Pennsylvania governor has $2.2M to help Democrats win seats

HARRISBURG, Pa. (AP) — Gov. Tom Wolf is renewing his push for his top priorities that have stalled in Pennsylvania’s Republican-controlled Legislature, and the Democrat will have at least a couple million dollars to spend in this year’s legislative elections to try to improve his chances.

Wolf’s campaign raised $2.8 million in 2019, the first year of his second term, and had $2.2 million left over heading into 2020 to help elect Democrats to the state Legislature, a campaign spokeswoman told The Associated Press on Tuesday.

Wolf also announced Tuesday that he is renewing his push to raise the minimum wage and to win approval of a tax on Marcellus Shale natural gas production to underwrite a $4.5 billion “Restore Pennsylvania” infrastructure program.
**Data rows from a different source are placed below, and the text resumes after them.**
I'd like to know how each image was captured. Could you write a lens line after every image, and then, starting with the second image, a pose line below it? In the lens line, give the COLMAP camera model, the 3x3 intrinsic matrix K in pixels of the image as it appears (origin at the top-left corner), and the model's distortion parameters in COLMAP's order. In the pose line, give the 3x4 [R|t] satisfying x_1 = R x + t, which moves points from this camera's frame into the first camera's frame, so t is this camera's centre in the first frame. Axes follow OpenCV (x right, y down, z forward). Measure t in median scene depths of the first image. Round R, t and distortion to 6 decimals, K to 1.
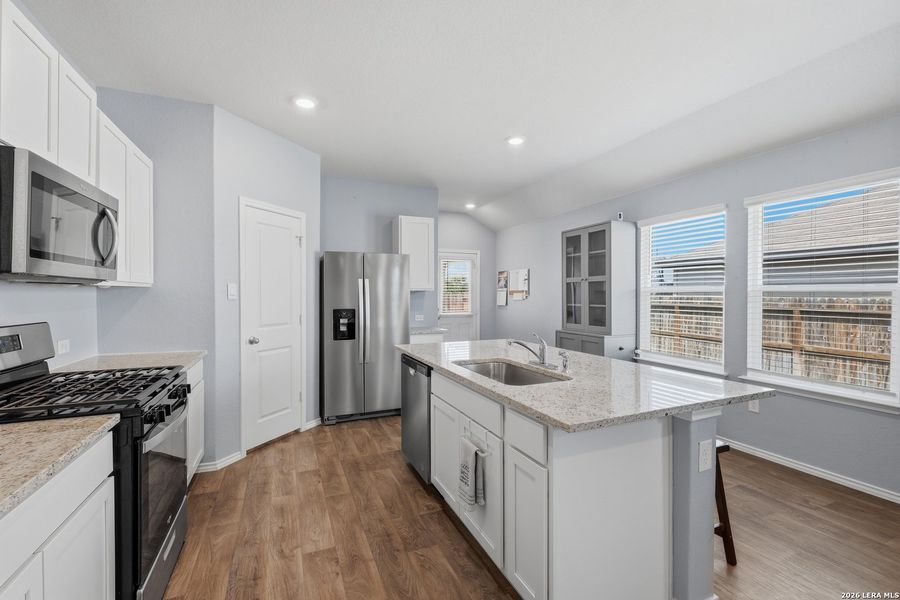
lens RADIAL K [[391.5, 0, 448.8], [0, 391.5, 297.5], [0, 0, 1]] dist [-0.001084, -0.000120]
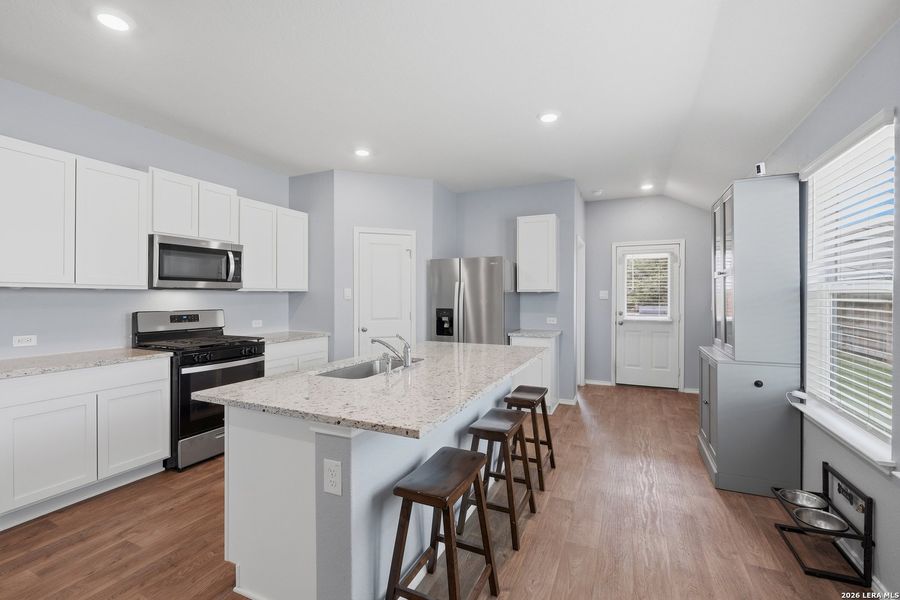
lens RADIAL K [[394.5, 0, 451.1], [0, 394.5, 296.2], [0, 0, 1]] dist [-0.002391, -0.000545]
pose [[0.671770, 0.001706, -0.740758, 0.759526], [-0.005374, 0.999982, -0.002570, -0.004912], [0.740740, 0.005707, 0.671767, 0.296557]]
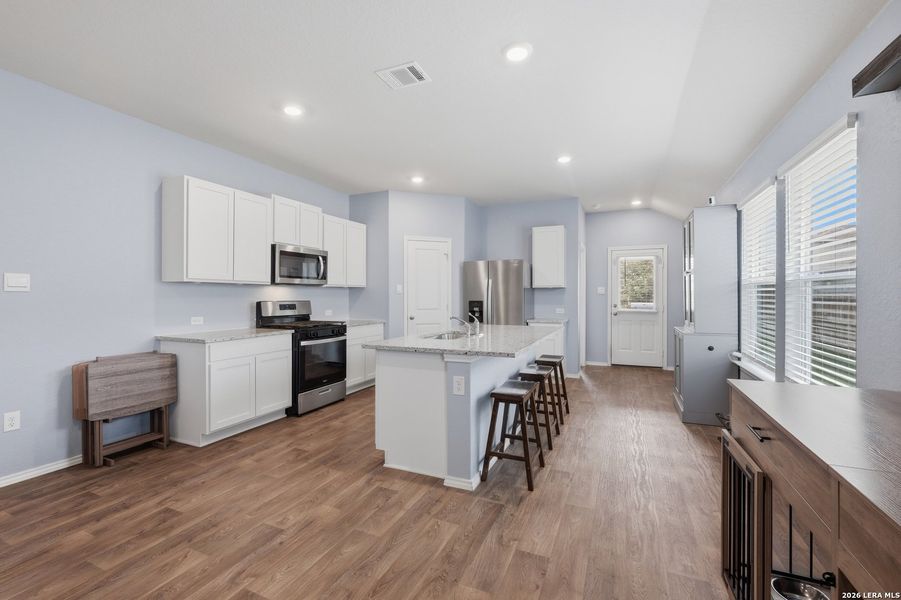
lens RADIAL K [[394.9, 0, 451.6], [0, 394.9, 296.2], [0, 0, 1]] dist [-0.002391, -0.000545]
pose [[0.683766, 0.000812, -0.729701, 0.917659], [-0.003359, 0.999992, -0.002034, 0.019403], [0.729694, 0.003841, 0.683763, -0.068696]]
Wolf, now in his sixth year in office, has seen the Republican-controlled House reject a minimum wage increase and a tax on Marcellus Shale each of the past five years. At the same time, Wolf has never been closer to winning a Democratic majority in one of the chambers after Democrats picked up 16 House and Senate seats in 2018’s elections.

“There’s still a lot of things he wants to get done, and he’s going to keep fighting for those things,” Wolf campaign spokeswoman Beth Melena said. “He thinks more Democratic partners in Harrisburg will help him cross over the finish line on some of those items.”

Wolf, himself, said he had not given up on this year and this Legislature, and will continue to appeal to the “self-interest” of every lawmaker, Republican and Democrat.

“I’m raising money not because I’ve given up on the way things are, I’m raising money because I’m the leader of the party and that’s what the leader of the party does,” Wolf said after a news conference Tuesday on Restore Pennsylvania. “And I’m trying to do the best I can to be of help to people, good candidates who are running for state office.”

Votes even from Democratic lawmakers are not necessarily guaranteed, Wolf said.

“I‘m gonna have to be convincing as well there, each and every one of them is an independent actor and they’ll make up their own minds,” Wolf said. “I’ve got to convince them and that’s what I’m trying to do here.”

Wolf will include his minimum wage pitch and the Restore Pennsylvania plan in the budget proposal he delivers to lawmakers next Tuesday for the 2020-21 fiscal year beginning July 1. Wolf first floated the Restore Pennsylvania infrastructure program in last year’s budget, but it never received a vote in the Legislature.

Democrats still need to win four seats in the Senate or nine in the House in November’s election if they are to control a chamber next year.

The state’s deadline to file campaign finance reports for 2019 is Friday.

Wolf will keep fundraising in 2020, he said, and the $2.2 million he has now likely makes him one of the heaviest hitters, if not the heaviest, in the fight for legislative seats.

Elected in 2014 and re-elected in 2018, Wolf’s second term runs through 2022. Wolf gave a big chunk of cash, about $4 million, to the state Democratic Party in 2018 to help other Democrats when he spent $31 million in his re-election year. In 2016, when Democrats lost seats, Wolf gave dramatically less, about $700,000 to the Democratic Party.

Also on the line for Wolf is bringing Pennsylvania into a 10-state consortium of Northeastern and mid-Atlantic states called the Regional Greenhouse Gas Initiative.

Member states set a price and declining limits on carbon dioxide emissions from power plants and, in Pennsylvania, winning legislative approval could mean raising hundreds of millions of dollars from polluting power plants to spend on clean-power projects or energy efficiency programs.